■ TASK BRIEF ■
Copy each line of the listing below exactly and drop the images.

■ MATERIAL PROVIDED ■

▼

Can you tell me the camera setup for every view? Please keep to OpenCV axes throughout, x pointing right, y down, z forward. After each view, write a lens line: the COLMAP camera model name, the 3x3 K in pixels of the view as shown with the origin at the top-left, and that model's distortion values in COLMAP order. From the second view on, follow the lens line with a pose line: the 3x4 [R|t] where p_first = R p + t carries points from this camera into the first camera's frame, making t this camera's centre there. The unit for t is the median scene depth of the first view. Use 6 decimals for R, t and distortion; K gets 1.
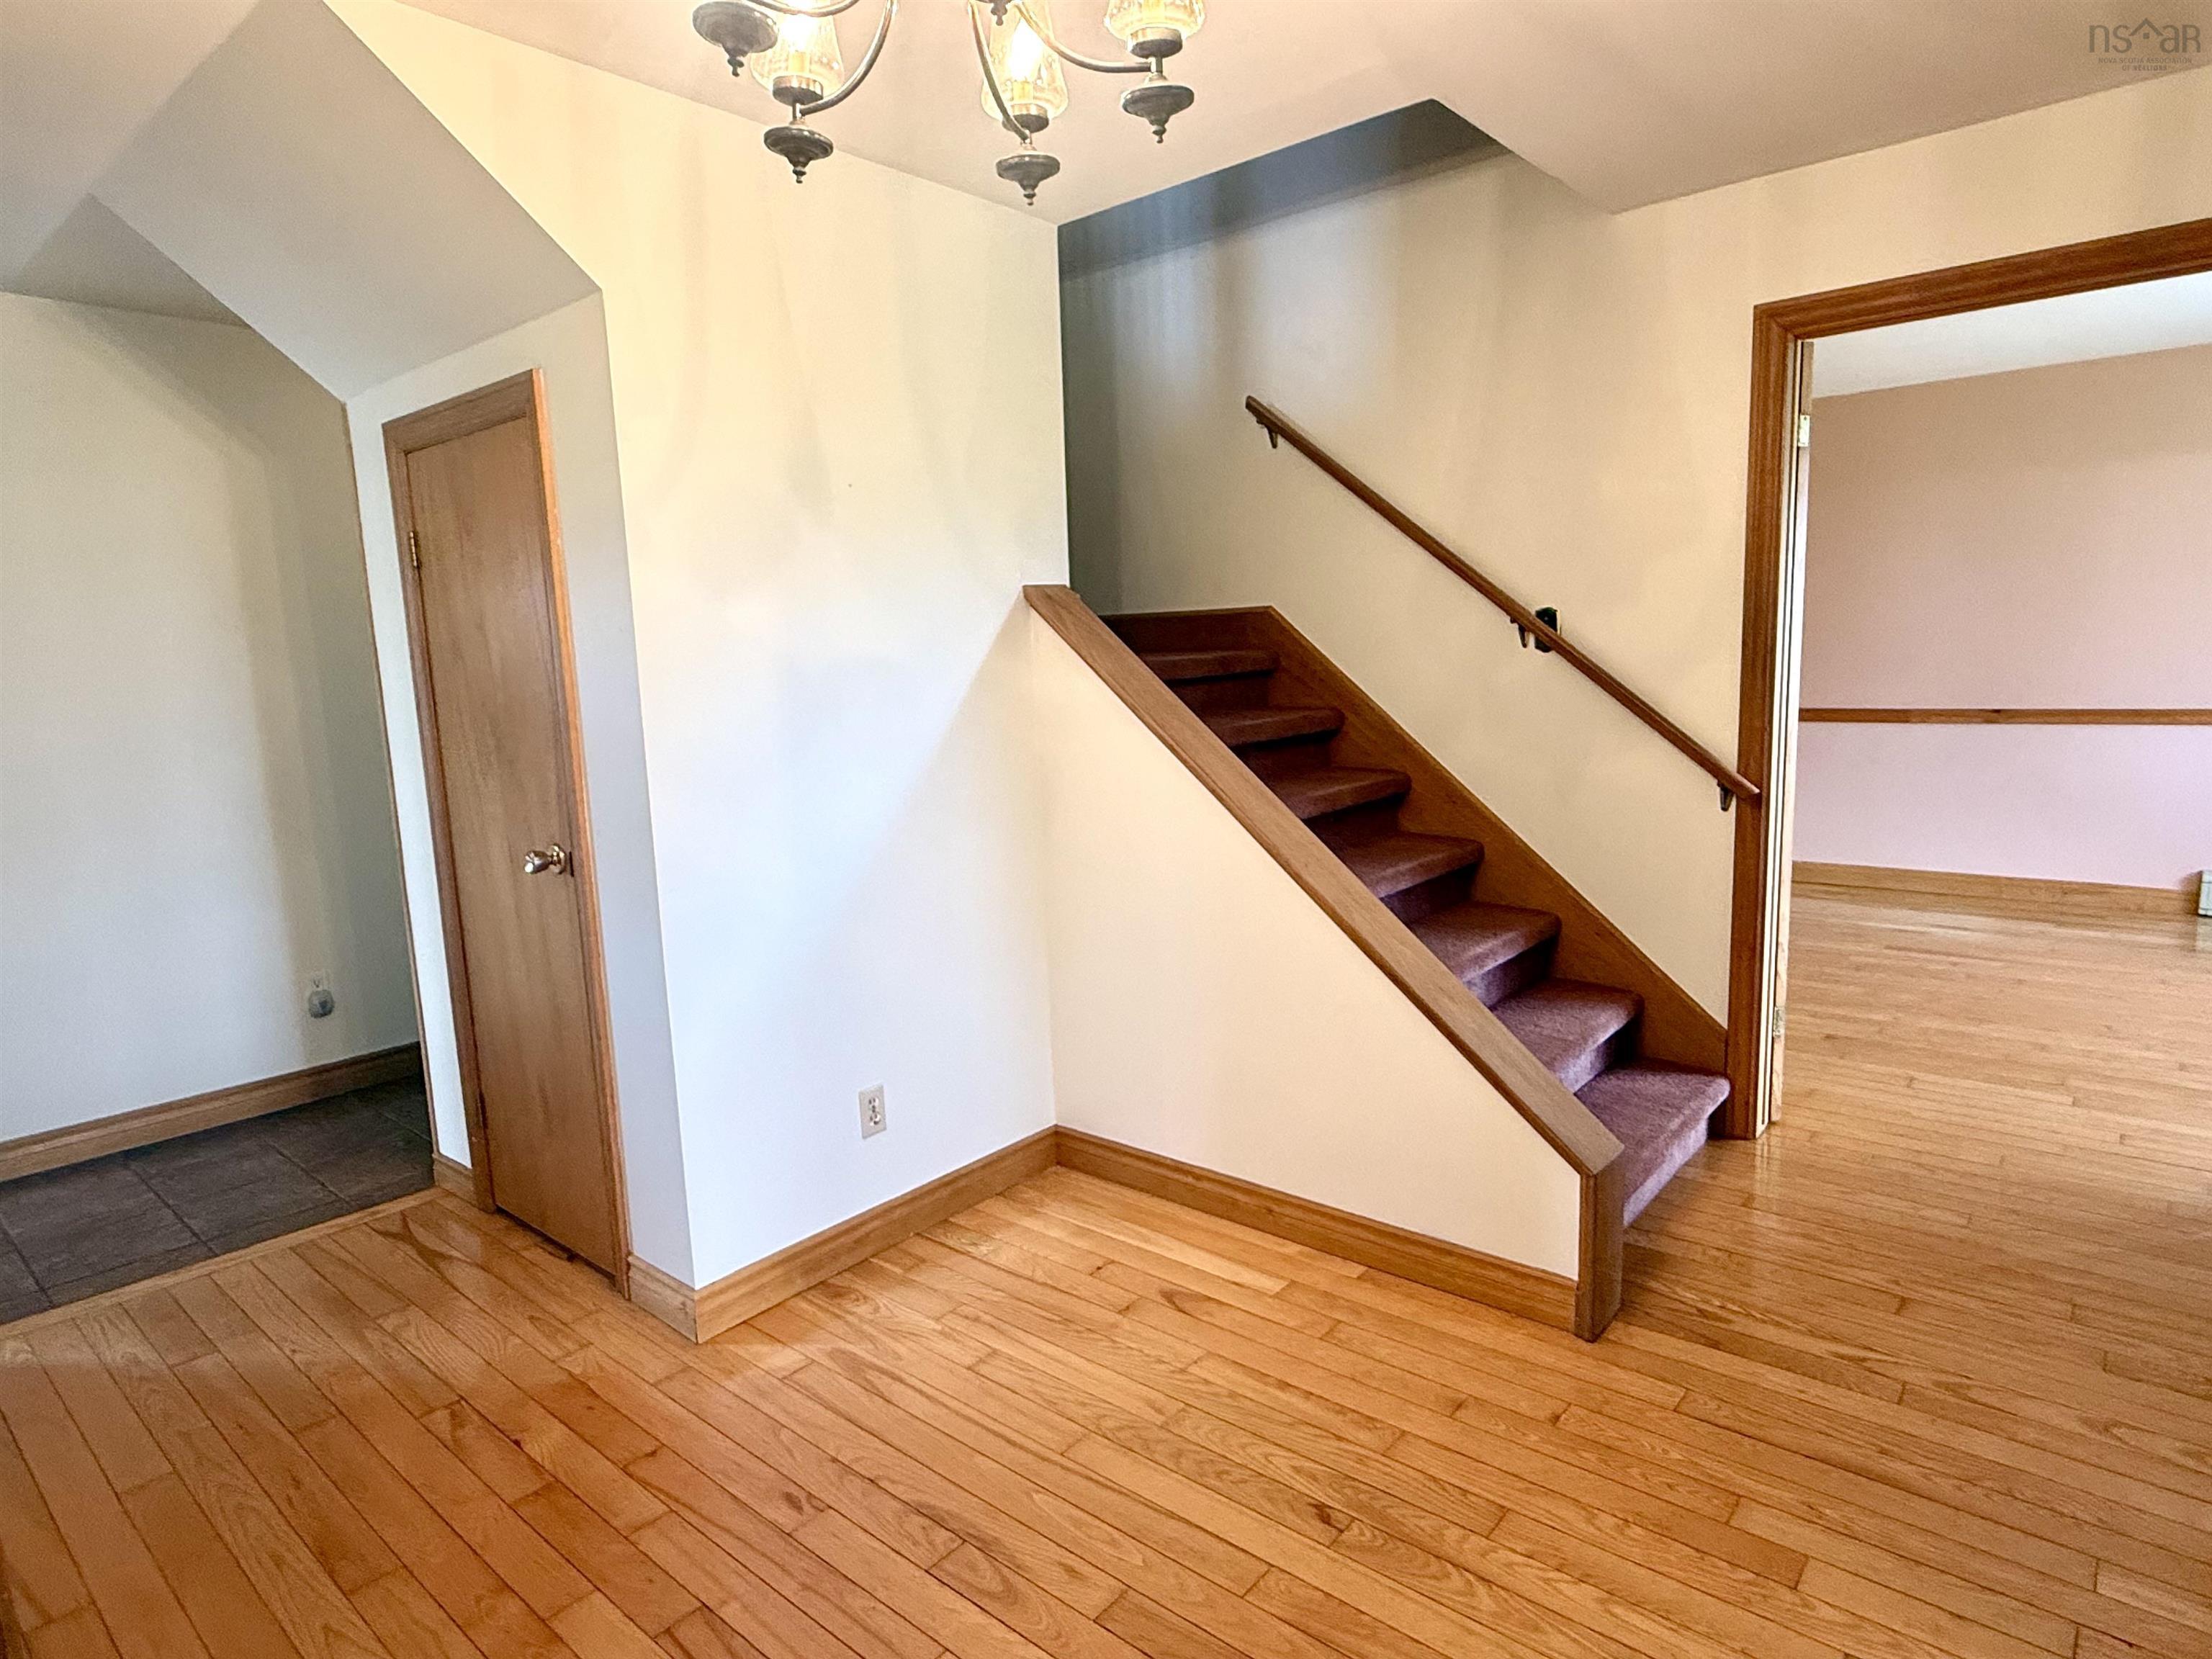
lens RADIAL K [[1248.2, 0, 1101.8], [0, 1248.2, 835.9], [0, 0, 1]] dist [0.013929, -0.003266]
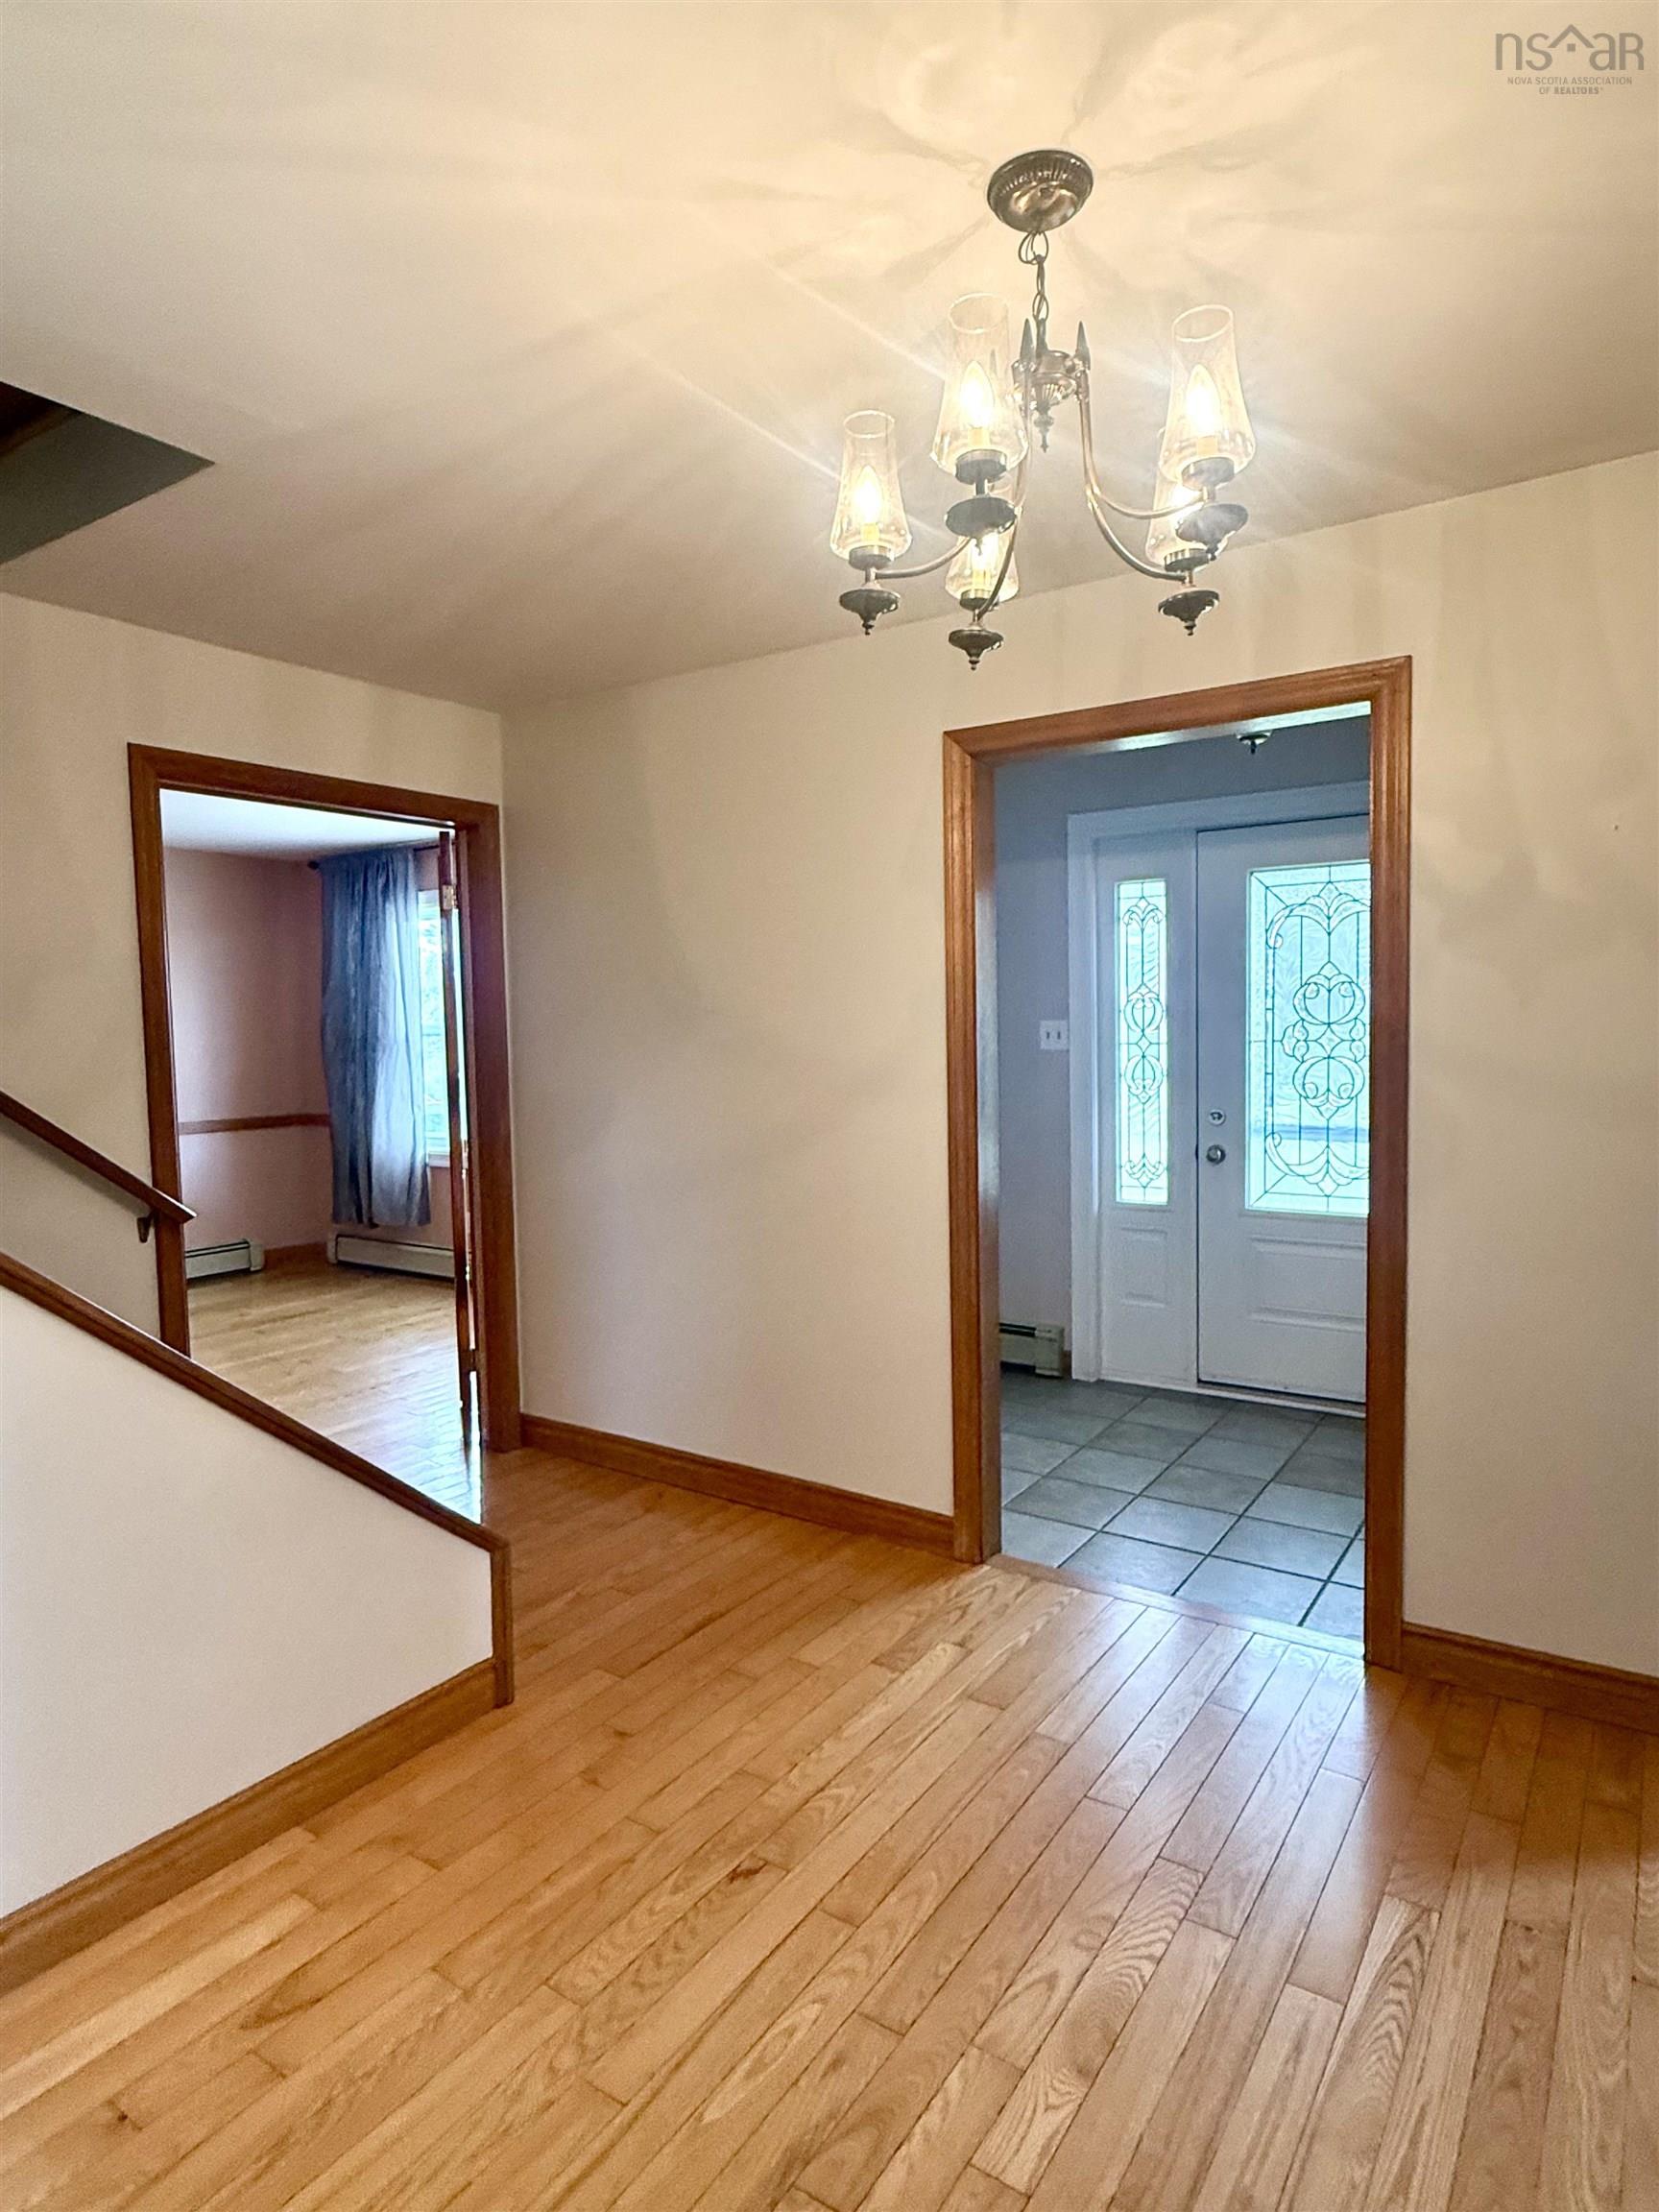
lens RADIAL K [[1248.2, 0, 825.8], [0, 1248.2, 1100.3], [0, 0, 1]] dist [0.013929, -0.003266]
pose [[-0.098321, -0.017773, 0.994996, -0.746010], [0.170875, 0.984689, 0.034474, -0.102517], [-0.980375, 0.173410, -0.093779, 0.799752]]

▲

■ RESULT FOR THIS TASK ■
Can you tell me the camera setup for every view? Please keep to OpenCV axes throughout, x pointing right, y down, z forward. After each view, write a lens line: the COLMAP camera model name, the 3x3 K in pixels of the view as shown with the origin at the top-left, and that model's distortion values in COLMAP order. From the second view on, follow the lens line with a pose line: the 3x4 [R|t] where p_first = R p + t carries points from this camera into the first camera's frame, making t this camera's centre there. The unit for t is the median scene depth of the first view. Use 6 decimals for R, t and distortion; K gets 1.
lens RADIAL K [[1248.2, 0, 1101.8], [0, 1248.2, 835.9], [0, 0, 1]] dist [0.013929, -0.003266]
lens RADIAL K [[1248.2, 0, 825.8], [0, 1248.2, 1100.3], [0, 0, 1]] dist [0.013929, -0.003266]
pose [[-0.098321, -0.017773, 0.994996, -0.746010], [0.170875, 0.984689, 0.034474, -0.102517], [-0.980375, 0.173410, -0.093779, 0.799752]]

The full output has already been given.